■ MATERIALS PROVIDED:
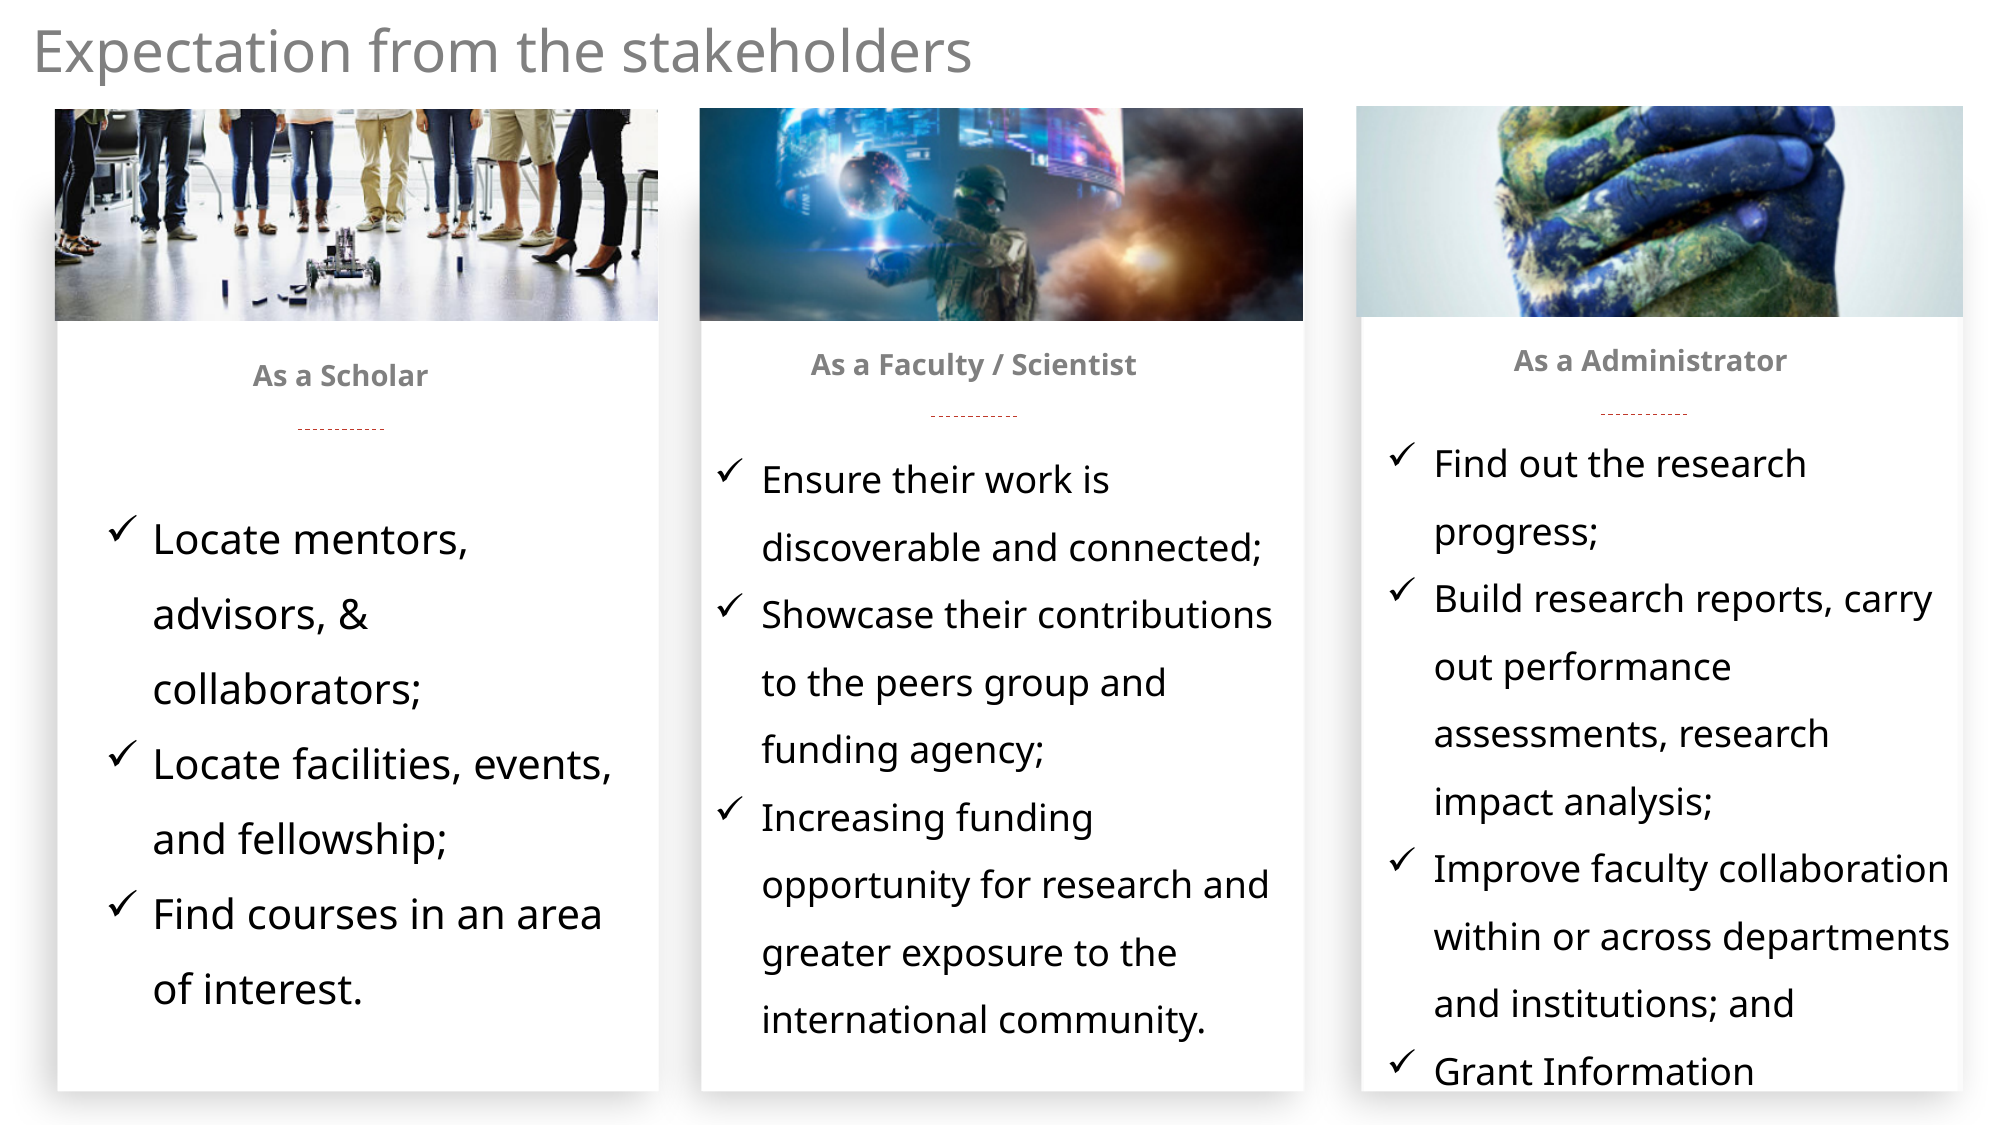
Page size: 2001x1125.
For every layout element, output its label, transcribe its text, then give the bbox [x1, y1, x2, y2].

picture [54, 108, 658, 321]
text_box Expectation from the stakeholders [17, 6, 989, 92]
picture [772, 118, 781, 124]
text_box As a Scholar [237, 349, 444, 400]
text_box As a Faculty / Scientist [796, 339, 1153, 389]
text_box As a Administrator [1499, 335, 1803, 385]
text_box [56, 290, 660, 1092]
picture [1356, 106, 1963, 317]
text_box [1959, 195, 1964, 410]
text_box Ensure their work is discoverable and connected; Showcase their contributions to the peers group and funding agency; Increasing funding opportunity for research and greater exposure to the international community. [699, 426, 1303, 1125]
text_box [700, 290, 1304, 1092]
text_box Locate mentors, advisors, & collaborators; Locate facilities, events, and fellowship; Find courses in an area of interest. [90, 480, 658, 1021]
text_box [1363, 317, 1959, 1092]
text_box Find out the research progress; Build research reports, carry out performance assessments, research impact analysis; Improve faculty collaboration within or across departments and institutions; and Grant Information Management [1371, 410, 1968, 1125]
picture [699, 108, 1303, 321]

■ WORK ORDER: Print the data above in full and exactly as it appears, skipping the pictures.

■ OUTPUT BELOW:
Page size: 2001x1125.
For every layout element, output its label, transcribe its text, then give the bbox [x1, y1, x2, y2].

picture [54, 108, 658, 321]
text_box Expectation from the stakeholders [17, 6, 989, 92]
picture [772, 118, 781, 124]
text_box As a Scholar [237, 349, 444, 400]
text_box As a Faculty / Scientist [796, 339, 1153, 389]
text_box As a Administrator [1499, 335, 1803, 385]
text_box [56, 290, 660, 1092]
picture [1356, 106, 1963, 317]
text_box [1959, 195, 1964, 410]
text_box Ensure their work is discoverable and connected; Showcase their contributions to the peers group and funding agency; Increasing funding opportunity for research and greater exposure to the international community. [699, 426, 1303, 1125]
text_box [700, 290, 1304, 1092]
text_box Locate mentors, advisors, & collaborators; Locate facilities, events, and fellowship; Find courses in an area of interest. [90, 480, 658, 1021]
text_box [1363, 317, 1959, 1092]
text_box Find out the research progress; Build research reports, carry out performance assessments, research impact analysis; Improve faculty collaboration within or across departments and institutions; and Grant Information Management [1371, 410, 1968, 1125]
picture [699, 108, 1303, 321]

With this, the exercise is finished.